Role that was a ‘no-brainer’
The coach is a vital cog in a player’s development. But influences – in cricket and in life – come from various places.
In my experience, I’ll always remember my grade 10 phys ed teacher at Palm Beach Currumbin, Rod Patterson, who put me on the right track when things were going a bit astray.
I wasn’t a great student at school. I was a bit rebellious, a bit of a ratbag, even though my dad was the principal of the school I attended. I was always into sport, but not so much into my studies.
Mr Patterson pulled me aside one day and said, ‘Mate, you’ve got to start getting your stuff together. You’ve only got two years left of school. I know you’ve got a good work ethic but, in the classroom, you carry on like a dill’.
It had a profound impact on me and I started to put in and study. I ended up going to university and it really changed my direction.

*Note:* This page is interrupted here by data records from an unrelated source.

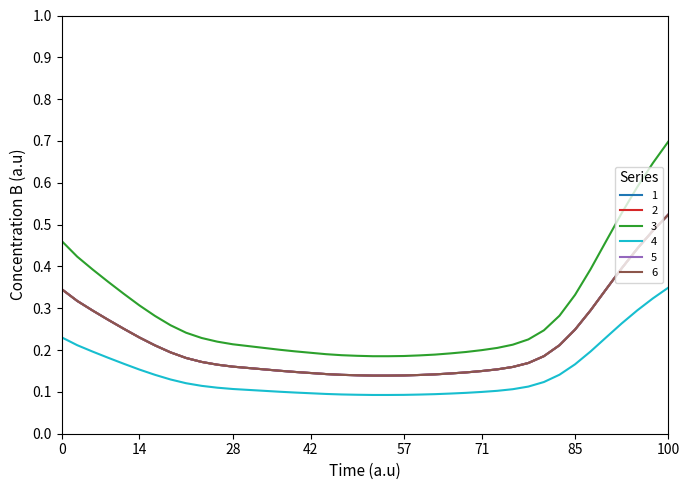

What is the maximum value shown in the chart?

0.7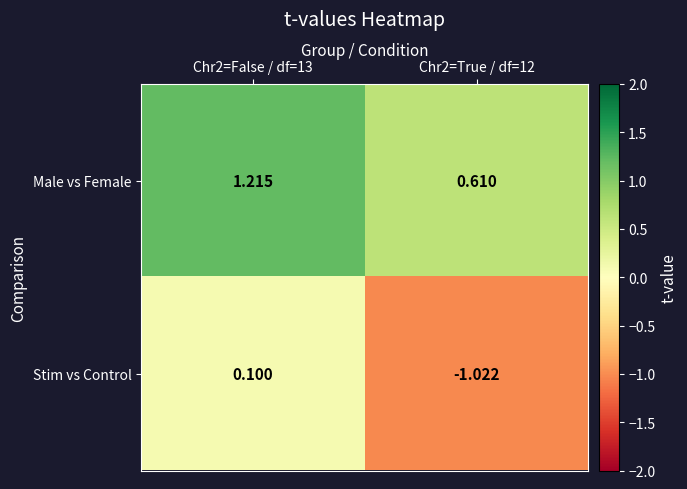

At which category is the sum across all series the highest?

Chr2=False / df=13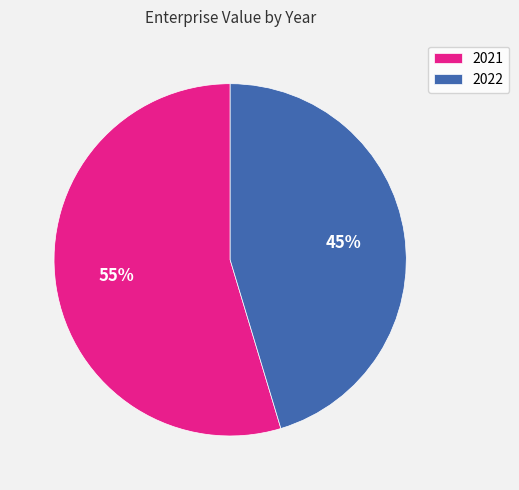

Do 2022 and 2021 together represent more than half of the pie?

Yes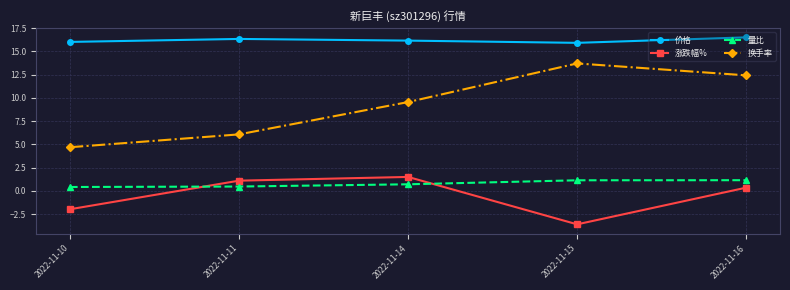

What is the maximum value shown in the chart?

16.5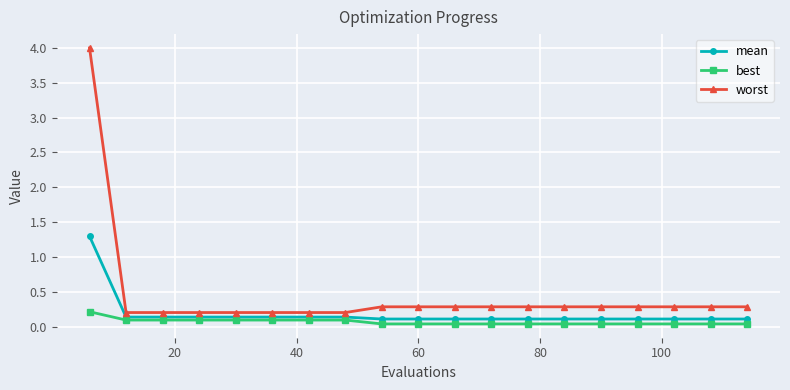

Rank the series by their maximum value, from lowest to highest.

best, mean, worst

That’s one of the things I love most about coaching, that little pieces of advice or attention can have such a big effect on the people you’re working with. After we came back from the UK, because we wanted our son Jai to go to school in Brisbane, I knew I wanted to stay in coaching, but wasn’t sure where my next job would come from.
I was picking up bits of work with Cricket Australia in the youth pathway and gradually building on that. Then the role of women’s team coach came up and I was asked to apply for it.
At the time, the Victorian men’s job was up as well. I think it was down to myself and my former Vic roommate David Saker. But when I spoke to Shaun Graf at Victoria, he said, ‘The women’s space is such a fast-growing area and it would be an amazing opportunity, to coach the national team’. I asked around a few people in cricket and everyone said the same thing.
The added bonus was that we got to stay in Brisbane and my mate Sakes got the Victorian role, so it became a bit of a no-brainer, really.